Von der Bevölkerung wird die Straße Elevado Presidente João Goulart “Minhocão“ genannt, Riesenwurm. Der wird künftig durch ein belebtes Band ziehen, dem ersten grünen städtischen Korridor der Welt, wie die Organisatoren sagen. Das Grün befindet sich dabei an den toten Wänden, den gigantischen Fassaden ohne Fenster.

Von denen gibt es nach einer Bestandsaufnahme aus dem Jahr 2013 etwa 500 in São Paulo, knapp hundert von ihnen entlang des “Minhocão”. Sechs der riesigen Wände sind bereits mit hängenden Gärten bepflanzt worden. Weitere vier sollen bis Ende des Jahres folglen. Jede der Fassaden beherbergt verschiedene Pflanzen, je nach Lichteinfall und Ansprüchen.

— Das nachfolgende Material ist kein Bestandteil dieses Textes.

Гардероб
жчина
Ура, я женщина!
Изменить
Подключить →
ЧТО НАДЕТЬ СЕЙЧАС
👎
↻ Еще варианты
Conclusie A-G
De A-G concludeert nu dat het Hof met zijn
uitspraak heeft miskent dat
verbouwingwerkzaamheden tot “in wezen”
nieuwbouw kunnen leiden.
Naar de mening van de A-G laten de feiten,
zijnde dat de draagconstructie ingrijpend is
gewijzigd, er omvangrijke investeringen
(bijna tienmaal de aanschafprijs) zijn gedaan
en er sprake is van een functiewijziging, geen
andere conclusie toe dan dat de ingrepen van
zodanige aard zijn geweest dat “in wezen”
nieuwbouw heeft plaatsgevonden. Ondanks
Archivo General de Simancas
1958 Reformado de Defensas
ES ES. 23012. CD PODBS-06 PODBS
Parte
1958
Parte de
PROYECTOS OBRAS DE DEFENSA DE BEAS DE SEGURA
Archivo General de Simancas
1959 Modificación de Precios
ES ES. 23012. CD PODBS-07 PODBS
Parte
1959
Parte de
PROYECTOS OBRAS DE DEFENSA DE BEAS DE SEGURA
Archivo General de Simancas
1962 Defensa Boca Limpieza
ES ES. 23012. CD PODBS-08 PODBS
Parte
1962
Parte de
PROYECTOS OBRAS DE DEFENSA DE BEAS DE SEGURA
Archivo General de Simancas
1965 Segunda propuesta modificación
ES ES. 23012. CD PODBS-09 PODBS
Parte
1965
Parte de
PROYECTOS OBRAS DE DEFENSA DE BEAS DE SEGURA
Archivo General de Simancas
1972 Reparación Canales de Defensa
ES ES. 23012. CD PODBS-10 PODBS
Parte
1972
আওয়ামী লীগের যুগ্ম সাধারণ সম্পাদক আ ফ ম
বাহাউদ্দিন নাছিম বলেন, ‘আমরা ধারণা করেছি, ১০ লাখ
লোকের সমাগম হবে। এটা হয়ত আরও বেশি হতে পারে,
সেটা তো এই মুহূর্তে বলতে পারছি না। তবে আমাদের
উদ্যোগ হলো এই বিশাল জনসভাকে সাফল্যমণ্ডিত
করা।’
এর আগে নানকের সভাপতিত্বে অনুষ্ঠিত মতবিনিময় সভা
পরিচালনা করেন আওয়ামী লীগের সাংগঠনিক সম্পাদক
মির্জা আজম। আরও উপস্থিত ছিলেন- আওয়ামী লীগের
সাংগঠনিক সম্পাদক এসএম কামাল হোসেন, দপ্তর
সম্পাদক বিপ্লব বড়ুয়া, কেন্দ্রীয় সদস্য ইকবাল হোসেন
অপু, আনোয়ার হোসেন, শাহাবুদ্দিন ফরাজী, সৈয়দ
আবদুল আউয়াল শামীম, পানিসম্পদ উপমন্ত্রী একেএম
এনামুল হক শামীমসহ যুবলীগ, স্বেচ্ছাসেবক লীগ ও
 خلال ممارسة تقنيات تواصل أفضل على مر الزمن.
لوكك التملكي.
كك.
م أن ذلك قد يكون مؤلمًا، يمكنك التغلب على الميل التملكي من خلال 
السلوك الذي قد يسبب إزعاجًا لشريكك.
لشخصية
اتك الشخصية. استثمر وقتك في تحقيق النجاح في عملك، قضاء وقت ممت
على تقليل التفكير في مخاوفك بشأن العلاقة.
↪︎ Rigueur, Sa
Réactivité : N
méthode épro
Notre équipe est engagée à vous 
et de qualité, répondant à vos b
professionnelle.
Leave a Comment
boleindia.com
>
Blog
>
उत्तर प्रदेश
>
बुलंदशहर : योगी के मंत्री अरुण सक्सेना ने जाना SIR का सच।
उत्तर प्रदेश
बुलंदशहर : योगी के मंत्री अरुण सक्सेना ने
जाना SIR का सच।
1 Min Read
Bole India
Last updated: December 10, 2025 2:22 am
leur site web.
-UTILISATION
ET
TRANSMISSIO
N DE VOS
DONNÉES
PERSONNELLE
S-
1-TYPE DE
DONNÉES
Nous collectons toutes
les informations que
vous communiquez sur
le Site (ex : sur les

Darüber hinaus zeichnet für jede Fassade ein anderer Künstler verantwortlich. Sie haben mit dem Grün Bilder “gezeichnet“. Heraus gekommen sind Wände mit verschiedenen geometrischen Mustern und auch eine, die eine von Pflanzen gebildete Fratze zeigt.

Nicht nur ein ansprechenderes Stadtbild ist auf diese Weise entstanden, sondern ebenso eine kleine openair Galerie grüner Gärten. Darüber hinaus sorgen die begrünten Fassaden für ein besseres Klima, filtern Staub aus der Luft, kühlen Gebäude und Umgebung und produzieren Sauerstoff.

In dem Betonmaloch ist dies von besonderer Bedeutung. Die mit den vertikalen Gärten ausgestattete Region gilt zudem als besonders degradiert und mit einer hohen Luftverschmutzung.

Bezahlt worden ist die Installation des Grüns von Unternehmen, die damit ihrer Pflicht von Ausgleichsmaßnahmen nachgekommen sind. Sie werden zudem in den ersten sechs Monaten die Pflege bezahlen. Dann wird die Stadtverwaltung Pflege und Kosten übernehmen.